Examples of connecting to kerberos hive in JDBC

We had a need to authenticate user requests against AD in a kerberos enabled cluster, and allow “local” hive sessions to use only a keytab. Below are the examples of each.

First, we show how to connect over a binary TCP transport without knox. Notice the lack of a username and password in the connection string, using only the keytab…

import java.sql.*;
import org.apache.hadoop.security.UserGroupInformation;

public class hive2 {
  public static void main (String args[]) {
    try {
      org.apache.hadoop.conf.Configuration conf = new     org.apache.hadoop.conf.Configuration();
      conf.set("hadoop.security.authentication", "Kerberos");
      UserGroupInformation.setConfiguration(conf);
      UserGroupInformation.loginUserFromKeytab("hive/[email protected]", "/etc/security/keytabs/hive.service.keytab");
      Class.forName("org.apache.hive.jdbc.HiveDriver");
      System.out.println("getting connection");
      Connection con = DriverManager.getConnection("jdbc:hive2://ambari2012:10000/;principal=hive/[email protected]");
      System.out.println("got connection");
      con.close();
    }
    catch (Exception e) {
      e.printStackTrace();
    }
  }
}

..and then with http, again, using only the keytab…

import java.sql.*;
import org.apache.hadoop.security.UserGroupInformation;

public class hive2 {
  public static void main (String args[]) {
    try {
      org.apache.hadoop.conf.Configuration conf = new org.apache.hadoop.conf.Configuration();
      conf.set("hadoop.security.authentication", "Kerberos");
      UserGroupInformation.setConfiguration(conf);
      UserGroupInformation.loginUserFromKeytab("hive/[email protected]", "/etc/security/keytabs/hive.service.keytab");
      Class.forName("org.apache.hive.jdbc.HiveDriver");
      System.out.println("getting connection");
      Connection con = DriverManager.getConnection("jdbc:hive2://ambari2012:10001/;principal=hive/[email protected];transportMode=http;httpPath=cliservice");
      System.out.println("got connection");
      con.close();
    }
    catch (Exception e) {
      e.printStackTrace();
    }
  }
}

…and with a simple user authentication against knox (notice the lack of a keytab and principal in the URL, but the addition of the username and password)…

import java.sql.*;

public class hive2 {
  public static void main (String args[]) {
    try {
      Class.forName("org.apache.hive.jdbc.HiveDriver");
      System.out.println("getting connection");
      Connection con = DriverManager.getConnection("jdbc:hive2://ambari2012:8443/;ssl=true;transportMode=http;httpPath=gateway/default/hive","showard","********");
      System.out.println("got connection");
      con.close();
    }
    catch (Exception e) {
      e.printStackTrace();
    }
  }
}

To connect with beeline, you must first kinit the hive service keytab (located under /etc/security/keytabs), then you can connect.

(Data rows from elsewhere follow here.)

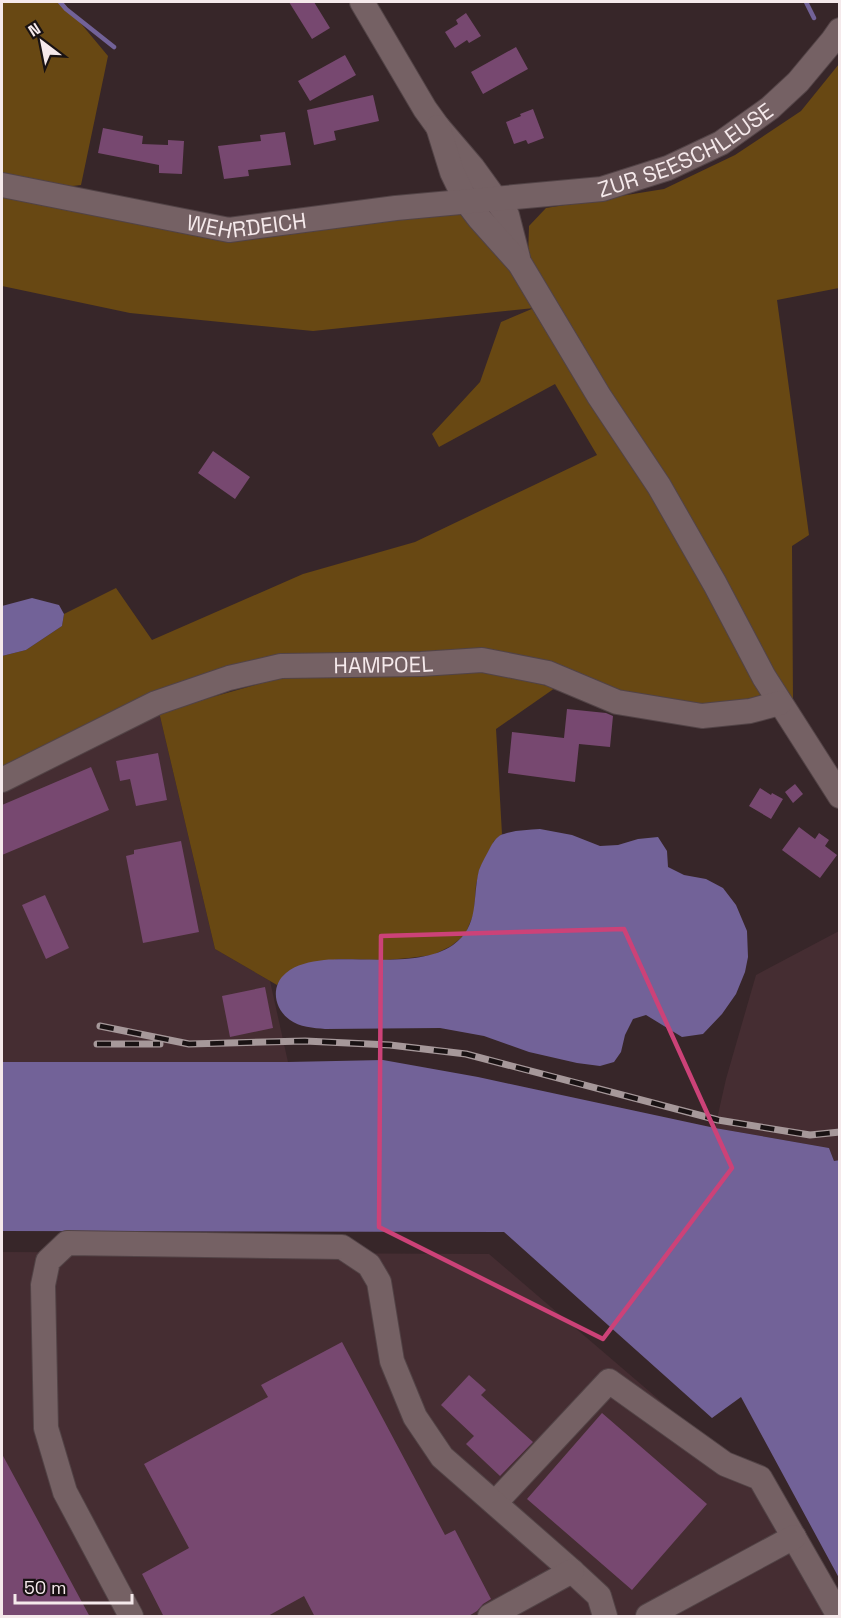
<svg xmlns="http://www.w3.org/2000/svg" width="841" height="1618" viewBox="0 0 841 1618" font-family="'Space Grotesk',sans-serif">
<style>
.built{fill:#452d32}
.green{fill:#684813}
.water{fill:#726298}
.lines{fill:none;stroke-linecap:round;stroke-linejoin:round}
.stream{stroke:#726298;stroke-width:4.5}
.building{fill:#774870}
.minor-casing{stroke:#524346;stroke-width:26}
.minor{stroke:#756164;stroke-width:24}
.rail-casing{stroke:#a6989a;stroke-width:7}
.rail{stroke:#191213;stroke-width:4.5;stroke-dasharray:14;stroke-linecap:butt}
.marked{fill:none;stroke:#cc4278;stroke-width:4.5;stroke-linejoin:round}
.labels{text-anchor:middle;stroke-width:4.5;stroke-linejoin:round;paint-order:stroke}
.street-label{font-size:22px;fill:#f5e9eb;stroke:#191213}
</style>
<rect width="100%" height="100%" fill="#372629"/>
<path class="built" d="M 159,712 L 215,949 L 270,981 L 288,1062 L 2,1062 L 2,784 Z
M 839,931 L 839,1160 L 834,1161 L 829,1148 L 715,1128 L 726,1079 L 756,975 Z
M 2,1252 L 489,1254 L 748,1476 L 826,1616 L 2,1616 Z"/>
<path class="green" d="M 2,2 L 63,2 L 108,56 L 81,185 L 56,188 L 2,178 Z
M 839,64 L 839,288 L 777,300 L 809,535 L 792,546 L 793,703 L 702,708 L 617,692 L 549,665 L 278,660 L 2,771 L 2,656 L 26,650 L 62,626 L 64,614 L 116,588 L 152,640 L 303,574 L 415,542 L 597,455 L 555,384 L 439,447 L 432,434 L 480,382 L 501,322 L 534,308 L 313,331 L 130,313 L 2,286 L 2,191 L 229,235 L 468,211 L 528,258 L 529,226 L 546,208 L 664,189 L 735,155 L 801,111 Z
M 485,670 L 555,688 L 496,729 L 502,834 L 494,841 L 480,868 L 476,885 L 474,913 L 465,935 L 451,946 L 433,955 L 409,958 L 386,960 L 338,959 L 284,975 L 277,985 L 215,949 L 159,712 L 287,676 Z"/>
<path class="water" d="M 32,598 L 59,605 L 64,614 L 62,626 L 26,650 L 2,656 L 2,606 Z
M 540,829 L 572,835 L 600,846 L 618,845 L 638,839 L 658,837 L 667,851 L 668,867 L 684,875 L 706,879 L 723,888 L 736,905 L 747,931 L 748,957 L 745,972 L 736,994 L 722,1014 L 703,1034 L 682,1037 L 646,1015 L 633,1019 L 625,1035 L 621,1052 L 614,1062 L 600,1066 L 577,1063 L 529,1052 L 484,1036 L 440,1028 L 325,1029 C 314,1028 299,1027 290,1020 C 274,1009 270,986 286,973 C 296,964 310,962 324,960 C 361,957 422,967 453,945 C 480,926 472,898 479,870 C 482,862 487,854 491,846 C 494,841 498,835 504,834 C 515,830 528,830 540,829 Z
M 383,1060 L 478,1077 L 715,1128 L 829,1148 L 834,1161 L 840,1160 L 839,1578 L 741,1397 L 712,1418 L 504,1232 L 2,1231 L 2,1062 L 288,1062 Z"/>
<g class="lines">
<path class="stream" d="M 60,2 L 66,9 L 114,47
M 806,2 L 814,18"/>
</g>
<path class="building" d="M 289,2 L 314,2 L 330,28 L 312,39 Z
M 466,13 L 481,36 L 469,43 L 467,40 L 455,48 L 445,32 L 458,24 L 456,20 Z
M 516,47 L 528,69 L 483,94 L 471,72 Z
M 345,55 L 356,75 L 310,101 L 298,81 Z
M 373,95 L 379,121 L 334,131 L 336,140 L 314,145 L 307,110 Z
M 533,109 L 544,138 L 528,144 L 526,140 L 514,144 L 506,122 L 521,116 L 520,114 Z
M 103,128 L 143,136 L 142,144 L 168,145 L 168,140 L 184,141 L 182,174 L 159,173 L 159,165 L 98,153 Z
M 285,132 L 291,165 L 248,170 L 249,176 L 224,179 L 218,146 L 261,141 L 260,135 Z
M 213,451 L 250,477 L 235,499 L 198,473 Z
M 567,709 L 606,713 L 613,716 L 610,747 L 579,744 L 575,782 L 508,773 L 512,732 L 564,738 Z
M 158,753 L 167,800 L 136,806 L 130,779 L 120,781 L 116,761 Z
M 91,767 L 109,810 L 2,855 L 2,805 Z
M 795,784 L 803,794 L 793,803 L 785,792 Z
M 760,788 L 771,795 L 772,793 L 783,799 L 771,819 L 749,806 Z
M 799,827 L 815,839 L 819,833 L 829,840 L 825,846 L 837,855 L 820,878 L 782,850 Z
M 181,841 L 199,932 L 143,943 L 126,856 L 134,854 L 134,850 Z
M 45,895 L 69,948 L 46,959 L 22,905 Z
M 265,987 L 273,1028 L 230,1037 L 222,996 Z
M 342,1342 L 445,1535 L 455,1530 L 491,1599 L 483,1604 L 477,1611 L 467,1617 L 315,1617 L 304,1596 L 266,1617 L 164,1617 L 142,1574 L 189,1548 L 144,1464 L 268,1397 L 261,1385 Z
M 469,1375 L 486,1390 L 481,1395 L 533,1442 L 500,1476 L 466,1444 L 474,1436 L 441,1405 Z
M 602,1413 L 707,1504 L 632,1590 L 527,1499 Z
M 2,1454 L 90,1617 L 2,1617 Z"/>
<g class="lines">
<g class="minor-casing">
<g id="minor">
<path d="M 362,2 L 425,109 L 438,127 L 473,168 L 507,215 L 518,258"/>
<path d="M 438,127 L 452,172 L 466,201 L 479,218 L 520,264 L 599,396 L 659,486 L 715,584 L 764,677 L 840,796"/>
<path id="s1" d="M 2,185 L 229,230 L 396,208 L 602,189 L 668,168 L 721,143 L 770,108 L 798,82 L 833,40 L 840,30"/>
<path id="s2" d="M 2,780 L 156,703 L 229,678 L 281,666 L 421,664 L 482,660 L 548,673 L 617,702 L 702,716 L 750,711 L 780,703"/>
<path d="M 495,1503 L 609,1381 L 725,1464 L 760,1478 L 839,1616"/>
<path d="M 131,1616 L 65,1492 L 46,1428 L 43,1285 L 48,1261 L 67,1243 L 342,1247 L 369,1265 L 379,1282 L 392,1361 L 415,1417 L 442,1457 L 572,1571 L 599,1596 L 605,1616"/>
<path d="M 490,1616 L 572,1571"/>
<path d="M 648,1616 L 794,1537"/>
</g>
</g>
<use href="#minor" class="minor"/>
<g class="rail-casing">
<path id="rail" d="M 100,1026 L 189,1044 L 305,1041 L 390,1045 L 466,1054 L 718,1120 L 810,1135 L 840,1132
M 97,1044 L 160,1044"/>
</g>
<use href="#rail" class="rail"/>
</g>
<path class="marked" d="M 624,929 L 732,1168 L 603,1339 L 379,1227 L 381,936 Z"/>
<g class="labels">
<g class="street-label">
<text dy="8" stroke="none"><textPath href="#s1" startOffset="699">ZUR SEESCHLEUSE</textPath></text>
<text dy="8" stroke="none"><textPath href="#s1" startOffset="249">WEHRDEICH</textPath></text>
<text dy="8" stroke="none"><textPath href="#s2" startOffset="405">HAMPOEL</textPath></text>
</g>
</g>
<rect width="841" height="1618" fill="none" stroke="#f5e9eb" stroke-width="6"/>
<g transform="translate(42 42) rotate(328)" stroke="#191213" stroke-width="4.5" paint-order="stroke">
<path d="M0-4.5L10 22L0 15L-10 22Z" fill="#f5e9eb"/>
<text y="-9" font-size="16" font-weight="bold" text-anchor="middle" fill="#f5e9eb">N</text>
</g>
<path d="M15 1594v9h117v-9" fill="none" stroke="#f5e9eb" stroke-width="3"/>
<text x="24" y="1594" font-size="18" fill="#f5e9eb" stroke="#191213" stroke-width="4.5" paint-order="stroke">50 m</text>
</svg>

[root@ambari2012 ~]# kinit -kt /etc/security/keytabs/hive.service.keytab hive/[email protected]
[root@cmhlpdlkedat01 ~]# klist
Ticket cache: FILE:/tmp/krb5cc_0
Default principal: hive/[email protected]

Valid starting     Expires            Service principal
06/25/15 23:21:13  06/26/15 09:21:13  krbtgt/[email protected]
        renew until 07/02/15 23:21:13
[root@ambari2012 ~]# beeline -u "jdbc:hive2://ambari2012:10001/;principal=hive/[email protected];transportMode=http;httpPath=cliservice"

It was surprisingly difficult to get simple examples of each, so hopefully this helps someone.